Q7. Can you tell us more about ‘Cloudways Autoscale’ – what sparked this product idea? How is the beta phase going? Can you tell us more about ‘Cloudways Autonomous’ – what sparked this product idea?
Ali. The idea for Cloudways Autonomous originated when we went to the drawing board to solve two core problems for managed hosting users – (1) making managed hosting even more simpler and (2) ensuring that the infra scales, as the needs of a business’ website scale. The first problem was around the learning curve that users had to go through in order to manage their websites. For non-technical users it was too steep of a learning curve and even for users who are technical but do not want to invest any time in server and application management; instead want to focus on growing their business, managed hosting generally required them to give time to server and application tweaking in order to get the desired performance.
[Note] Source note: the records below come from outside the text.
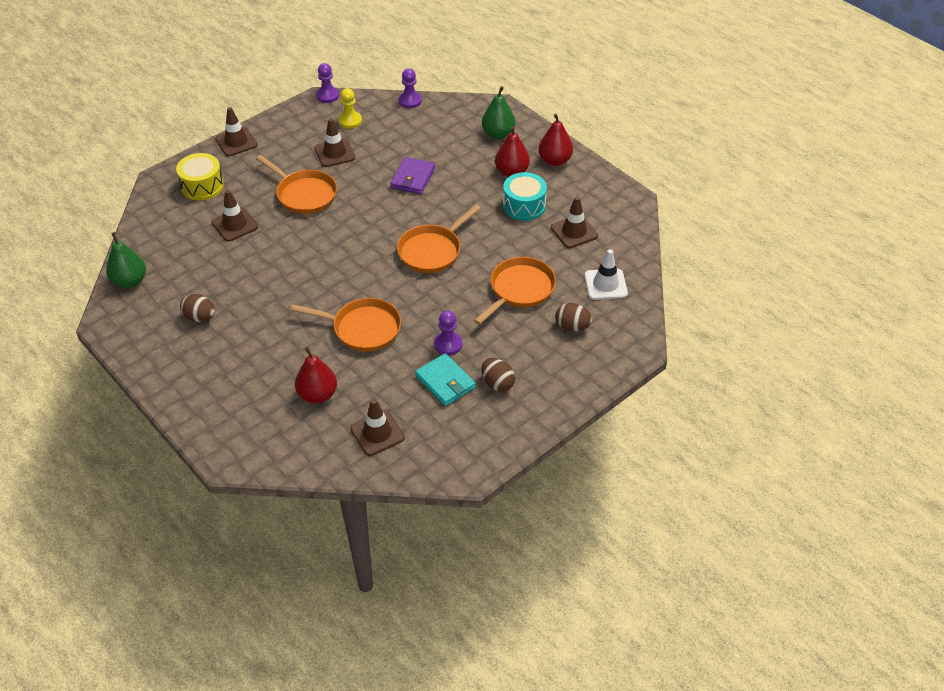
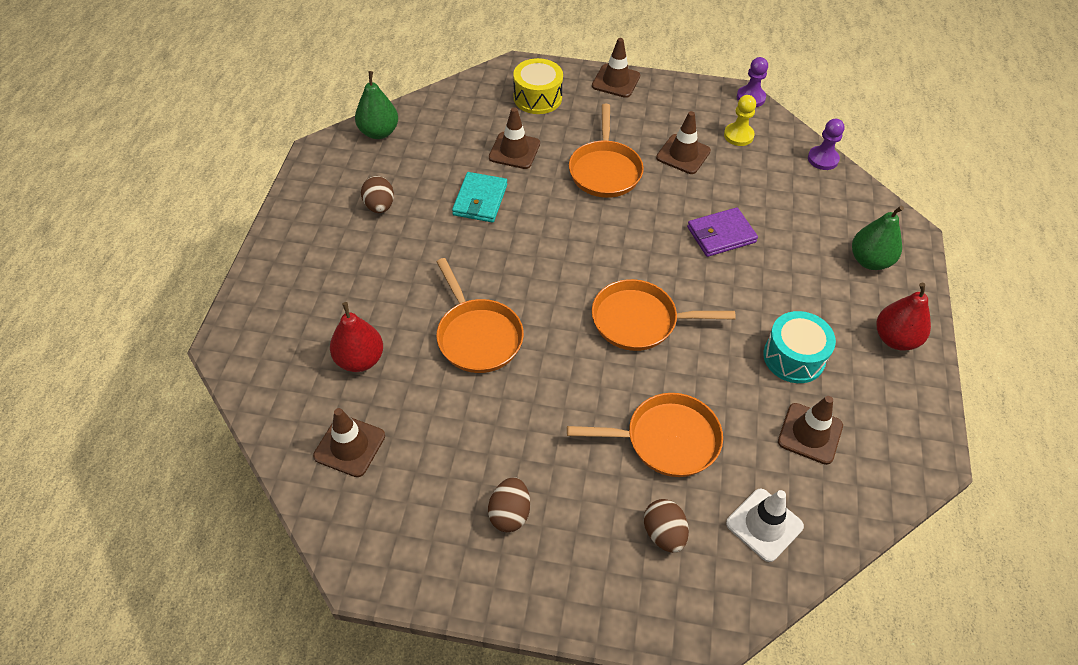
camera: 50 degrees right, 5 degrees up
(445, 382) = (469, 460): turquoise wallet -> turquoise wallet (480, 200)
(448, 344) = (524, 426): purple pawn -> none
(511, 172) = (829, 311): red pear -> none

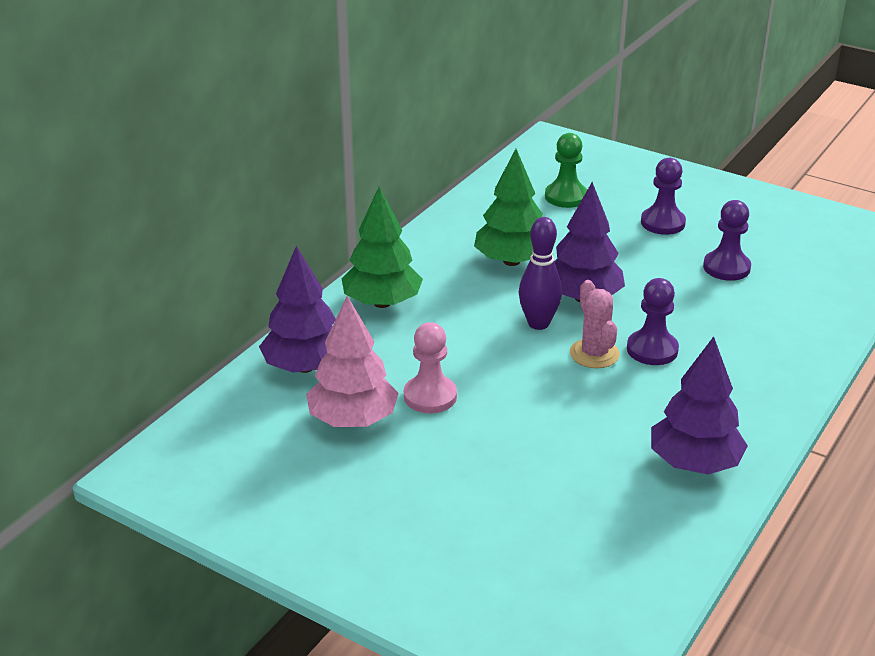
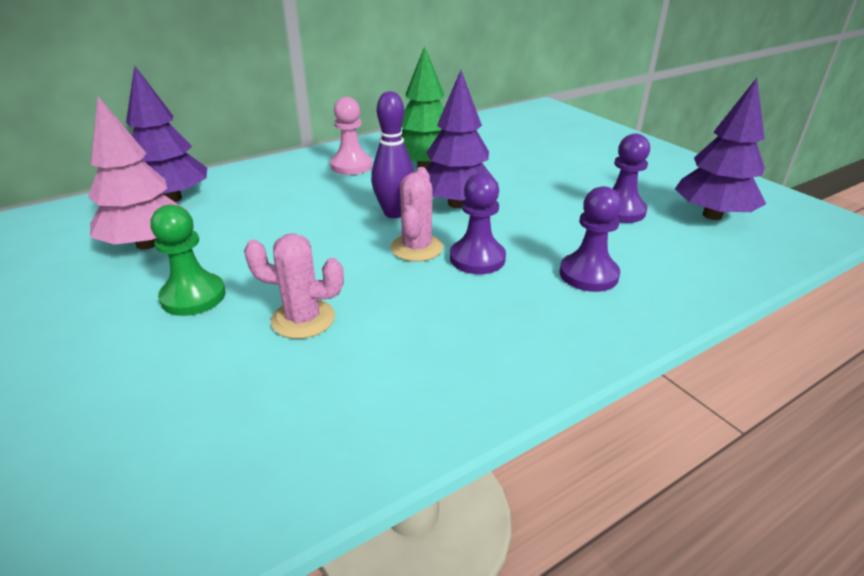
camera: 25 degrees right, 0 degrees up
(382, 303) = (289, 172): green tree -> none
(430, 396) = (231, 243): pink pawn -> pink pawn (351, 166)
(566, 197) = (518, 138): green pawn -> green pawn (193, 296)
(573, 442) = (303, 319): none -> pink cactus
(662, 223) = (587, 168): purple pawn -> purple pawn (588, 275)
(694, 463) = (405, 384): purple tree -> purple tree (712, 215)

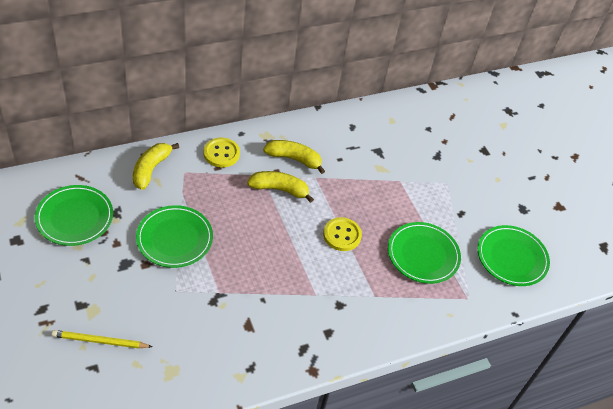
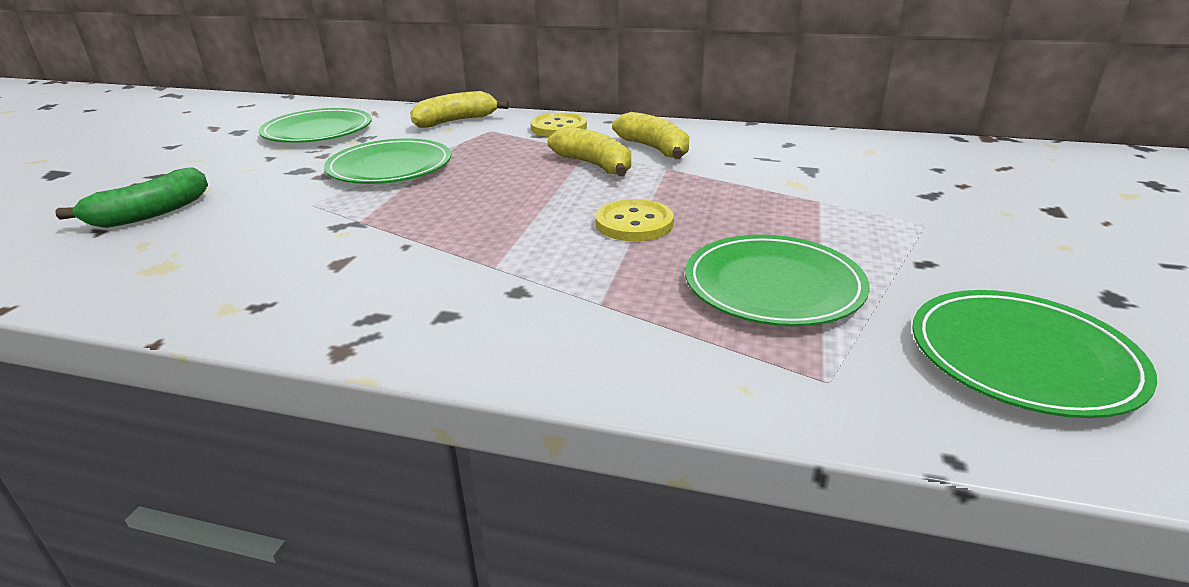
camera: 45 degrees right, 20 degrees down
(100, 341) = (150, 213): yellow pencil -> green banana

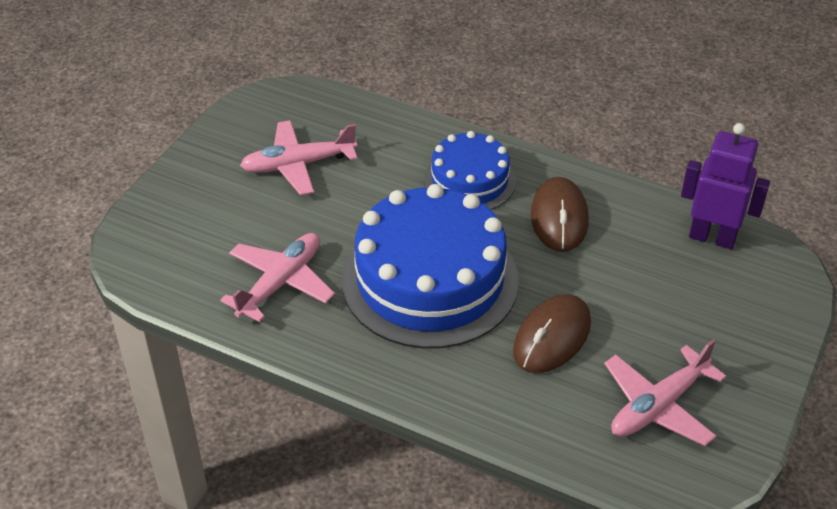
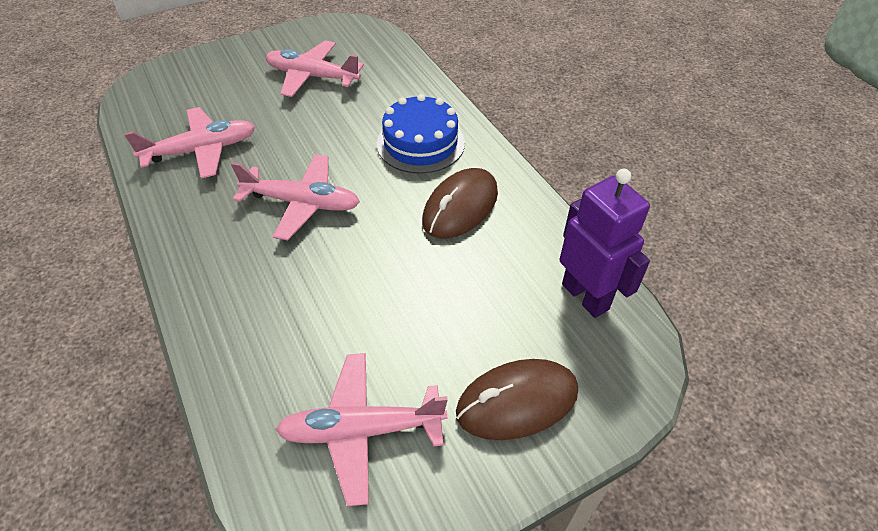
camera: 35 degrees right, 5 degrees up
(430, 280) = (302, 203): blue cake -> pink plane
(552, 337) = (341, 305): brown mouse -> brown mouse (517, 402)

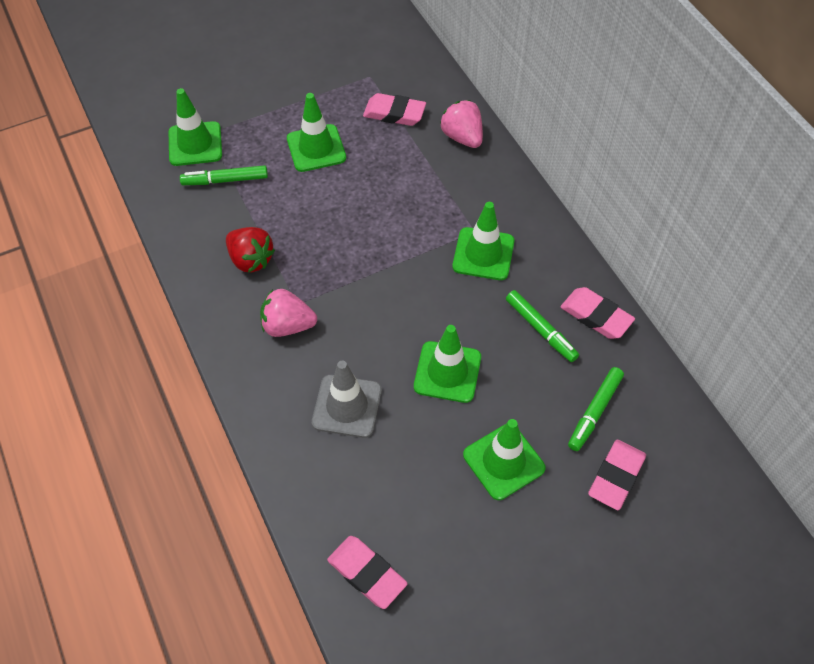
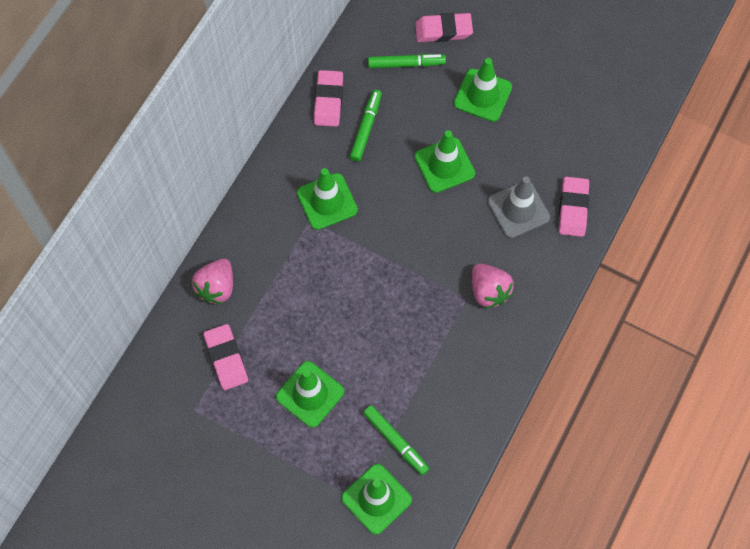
camera: 125 degrees left, 10 degrees up
(251, 259) = (454, 360): red strawberry -> none
(367, 573) = (613, 126): pink eraser -> pink eraser (573, 208)

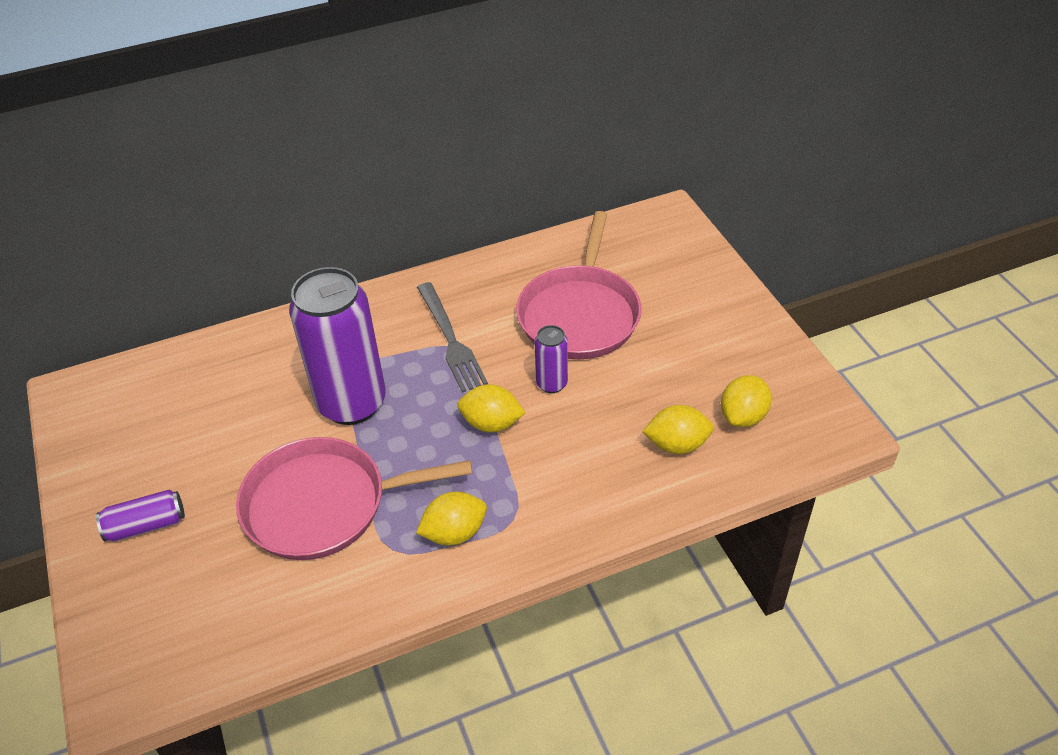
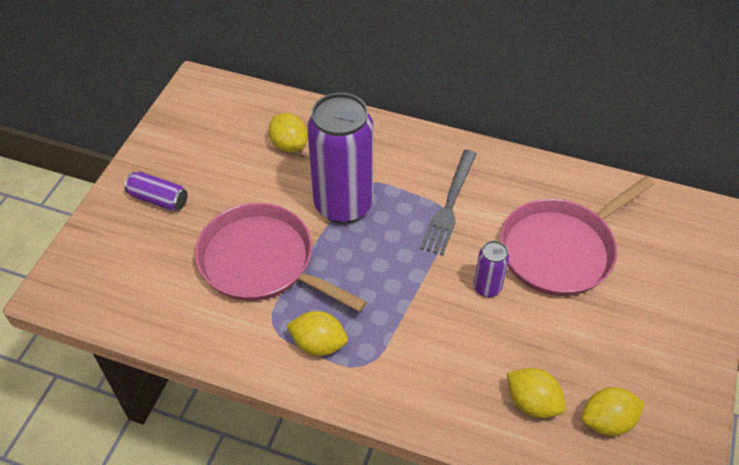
camera: 40 degrees right, 5 degrees up
(491, 423) = (417, 286): yellow lemon -> yellow lemon (289, 145)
The second problem was around the hard limits of infrastructure limiting the website performance in cases where websites get traffic spikes, where users had to manually scale up the servers to meet the traffic needs and then scale it down once traffic goes away. Autonomous solves these 2 core pain points by offering a fully managed hosting experience to users by abstracting the infra and application management layers, and by offering true autoscaling so that the resources scale up automatically to keep the website performant in case of traffic spikes and scale down automatically when traffic goes away. In essence, Autonomous is our answer to a new generation of users who value simplicity and scalability above anything else. It’s for people who want their site to grow with their business, without needing to manage or even understand the infrastructure beneath it.
Q8. You brilliantly lead a diverse team of product managers at Cloudways! How do you ensure they’re motivated, growing, and aligned with Cloudways’ vision?
Ali. Leading a team of product managers is part strategy, part psychology, and a lot of listening. Everyone on the team has different personality, different strengths and weaknesses and different methods of approaching problems, and I think this variance brings a sort of unified strength to the team. It is like a true team sport where we win as a team and learn as a team. My approach generally is to bring clarity and direction to the team through product strategy and product vision and then rely on their superpowers to solve the problems for our customers. This way I ensure they not only own the different value streams within our product but also own the outcomes and this brings motivation at an individual level. I think it is really important as a leader to play around the strengths of the individuals and find learning and growth opportunities out of their weaknesses. I consider myself incredibly lucky to have worked under some truly inspirational leaders throughout my career and I try to pay that forward to my team at Cloudways.